Aller au contenu

Page:Vigneron - Portraits jaunes, 1896.pdf/41

La bibliothèque libre.
Le texte de cette page a été corrigé et est conforme au fac-similé.
31
PORTRAITS JAUNES

« Le jour fixé étant venu, dit-il, nos deux vétérans déjeunèrent solidement et vidèrent un large vase de vin chaud pour se donner force et courage ; après quoi ils endossèrent une tunique noire à bordures rouges, qui portait par devant et par derrière un écusson en toile blanche, sur lequel était dessiné en grand le caractère ping[1], qui veut dire soldat.

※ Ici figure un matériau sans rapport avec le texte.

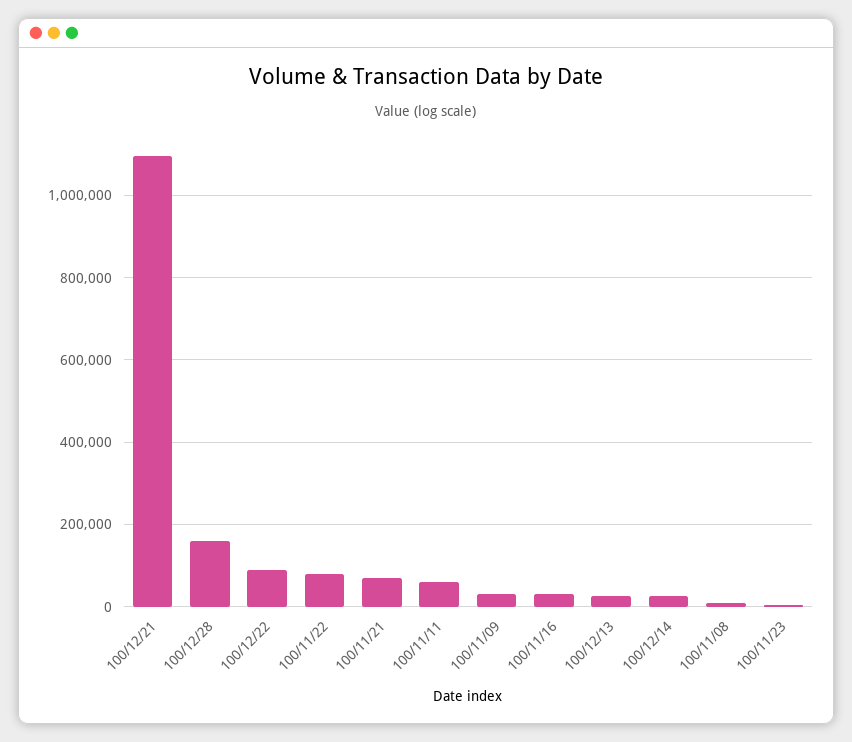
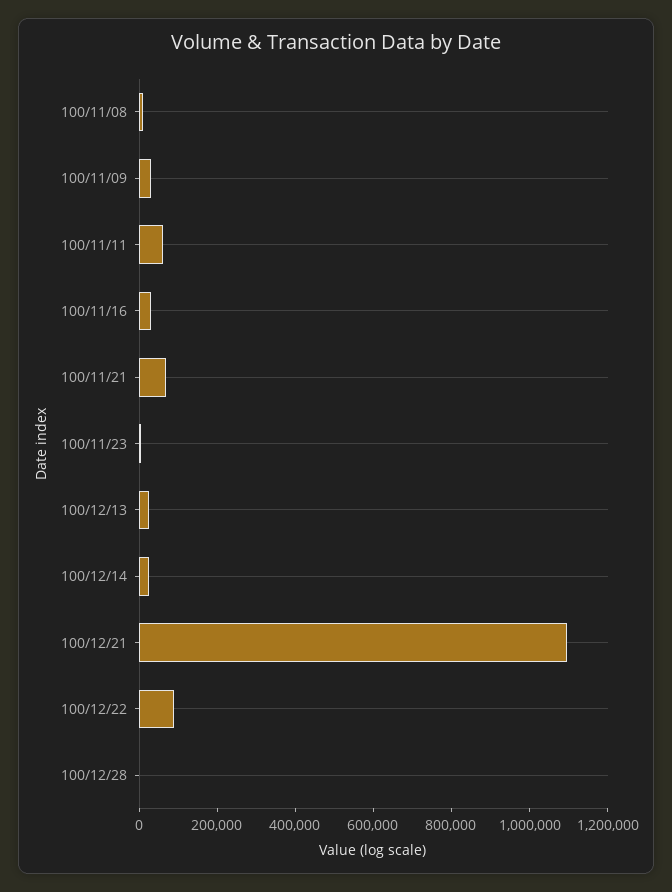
100/12/28: 160000 -> 0
100/11/22: 80000 -> none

La précaution n’était pas inutile, car notre catéchiste, avec sa petite figure blême, son corps fluet et rétréci et ses yeux larmoyants, toujours modestement baissés, n’avait certainement pas la tournure bien guerrière… »

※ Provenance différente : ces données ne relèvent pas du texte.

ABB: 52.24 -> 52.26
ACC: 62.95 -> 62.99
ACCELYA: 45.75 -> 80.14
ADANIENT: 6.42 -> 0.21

Nous arrivons à la revue proprement dite :

« Les guerriers étaient accoutrés de toutes les façons… Leurs armes, qui se dispensaient de reluire aux rayons du soleil, étaient d’une grande variété ; il y avait des fusils, des arcs, des piques, des sabres, des tridents et des scies au bout d’un long manche, des boucliers en rotin et des coulevrines en fer, ayant pour affût les épaules de deux individus.

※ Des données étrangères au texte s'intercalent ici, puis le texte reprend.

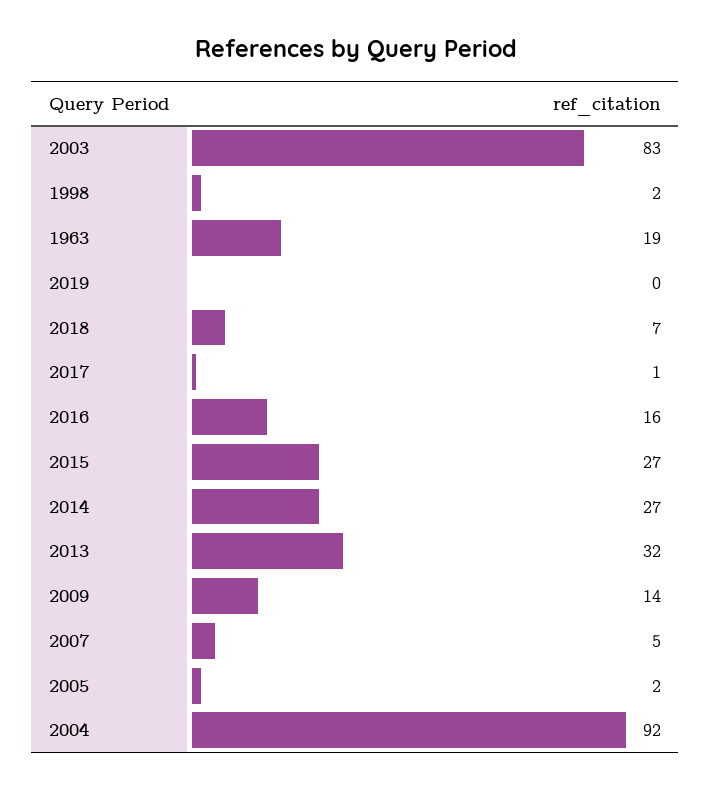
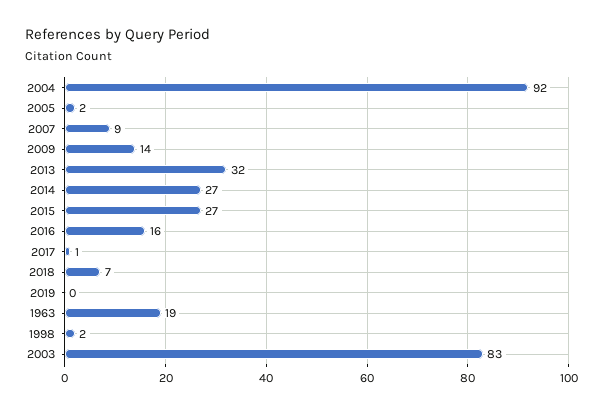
2007: 5 -> 9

« Au milieu de cette bigarrure nous remarquâmes pourtant une certaine uniformité : tout le monde avait une pipe et un éventail ; le parapluie n’était pas sans doute de tenue, car ceux qui en portaient un sous le bras étaient en minorité. À une des extrémités du camp, on avait élevé sur une éminence une estrade en planches, abritée par un immense parasol rouge et ornée de drapeaux et de quelques grosses lanternes dont on n’avait nul besoin pour y voir, attendu que le soleil était tout resplendissant ; elles avaient peut-être un sens allégorique et signifiaient probablement que les miliciens étaient en présence de juges éclairés. À un angle était un domestique tenant à la main une mèche fumante, non pas pour mettre le feu aux canons, mais pour allumer les pipes.

« Le moment de commencer étant arrivé, on fit partir une petite coulevrine, pendant que les juges sur l’estrade se protégeaient les oreilles avec les deux mains pour ne pas être assourdis par cette effroyable détonation. Les tam-tam résonnèrent avec furie, les soldats coururent pêle-mêle, et la mêlée, chose à laquelle on réussit le mieux, ne se fit pas attendre. Il est impossible d’imaginer rien de plus comique que les évolutions des soldats chinois ; ils avancent, reculent, sautent, pirouettent, font des gambades, s’accroupissent der-

  1. Note de Wikisource : on dit plutot « bing ».